BP revealed yesterday it has so far spent $2 billion on the Gulf of Mexico oil spill, after an internal BP document suggested the gusher might be spewing far faster than initially feared.

In a statement to the London Stock Exchange, the embattled British energy giant said its costs to date included ongoing efforts at containment, relief well drilling, grants to Gulf states, claims paid to affected individuals and businesses, and costs incurred by the US government. The announcement comes after a week of White House arm-twisting that prodded BP to agree to a $20-billion fund to pay claims and a stepped up oil recovery effort in the Gulf.

Meanwhile on Sunday, US outrage was further heightened by the discovery that BP's own worst-case scenario estimate of the amount of oil leaking into the Gulf of Mexico was some 20 times higher than its early public estimates.

Media reports that chief executive officer Tony Hayward had attended a yacht race off the Isle of Wight the day after he handed over day-to-day management of the oil leak response, also prompted one of the sharpest expressions yet of administration anger with BP.

"Well, to quote Tony Hayward, he's got his life back, as he would say," White House chief of staff Rahm Emanuel said, referencing the BP boss's now-notorious slip.

"And I think we can all conclude that Tony Hayward is not going to have a second career in PR (public relations) consulting," Mr Emanuel told ABC's This Week.

"This has just been part of a long line of PR gaffes and mistakes."

Mr Emanuel then assailed BP for its response to the worst oil spill in US history, saying it must be forced to do more.

The company has been regularly faulted for the pace of its response to the disaster, triggered by the April 20 explosion that ripped through the Deepwater Horizon rig it leased, killing 11 workers.

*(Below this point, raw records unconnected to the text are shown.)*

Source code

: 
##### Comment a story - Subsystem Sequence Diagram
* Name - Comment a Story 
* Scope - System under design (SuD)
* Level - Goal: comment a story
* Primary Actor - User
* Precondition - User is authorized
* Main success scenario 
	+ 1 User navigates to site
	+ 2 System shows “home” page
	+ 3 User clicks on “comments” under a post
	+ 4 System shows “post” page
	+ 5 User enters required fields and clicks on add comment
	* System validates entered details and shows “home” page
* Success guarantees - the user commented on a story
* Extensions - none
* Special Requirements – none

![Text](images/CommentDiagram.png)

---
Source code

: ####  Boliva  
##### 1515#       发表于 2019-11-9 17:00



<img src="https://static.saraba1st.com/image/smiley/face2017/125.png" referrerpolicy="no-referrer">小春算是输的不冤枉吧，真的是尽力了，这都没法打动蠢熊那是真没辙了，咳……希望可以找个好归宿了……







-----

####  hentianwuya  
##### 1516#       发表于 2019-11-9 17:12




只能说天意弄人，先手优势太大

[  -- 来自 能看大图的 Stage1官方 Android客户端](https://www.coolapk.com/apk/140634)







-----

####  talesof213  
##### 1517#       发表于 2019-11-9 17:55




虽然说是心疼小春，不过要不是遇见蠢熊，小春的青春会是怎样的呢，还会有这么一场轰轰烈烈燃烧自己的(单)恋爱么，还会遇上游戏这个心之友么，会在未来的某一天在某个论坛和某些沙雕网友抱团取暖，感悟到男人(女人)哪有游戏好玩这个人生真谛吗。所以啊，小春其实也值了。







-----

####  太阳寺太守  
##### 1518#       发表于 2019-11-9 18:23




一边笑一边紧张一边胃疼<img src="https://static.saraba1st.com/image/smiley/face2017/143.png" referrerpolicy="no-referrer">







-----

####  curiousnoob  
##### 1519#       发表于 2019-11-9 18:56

Over the past week, the British energy giant has called in more ships and equipment to the area and said it would significantly boost the amount of oil captured from its busted well.

But a key US congressman Ed Markey, a vocal critic of BP and its handling of the disaster, tore into the firm after releasing an internal BP document that showed the energy giant's own worst-case estimate of the leak was much higher than it publicly stated.

"First they said it was only 1,000 barrels, then they said it was 5,000 barrels, now we're up to 100,000 barrels," he told NBC's Meet the Press, saying BP was "either lying or grossly incompetent".

US government estimates now put the leak at 30,000 to 65,000 barrels a day - or, at the upper end of the scale, more than 2.5 million gallons of oil each day.

BP rejected Mr Markey's charge, noting that the conditions it had stated for the worst-case scenario to develop were not in place then, and are not in place now.

"It's completely misrepresenting what we're saying," BP spokesman Robert Wine told AFP. "We were saying that if two conditions were met simultaneously - one that we got the modelling restrictions wrong and if the blowout preventer were removed - then we could have 100,000 barrels of oil."

He said the estimate "has nothing (to do) with the amount of oil that's actually escaping at the moment."

BP also raced to defend Mr Hayward's yacht outing on vacation with his son in Britain, which a spokesman called his "first non-working day since this started."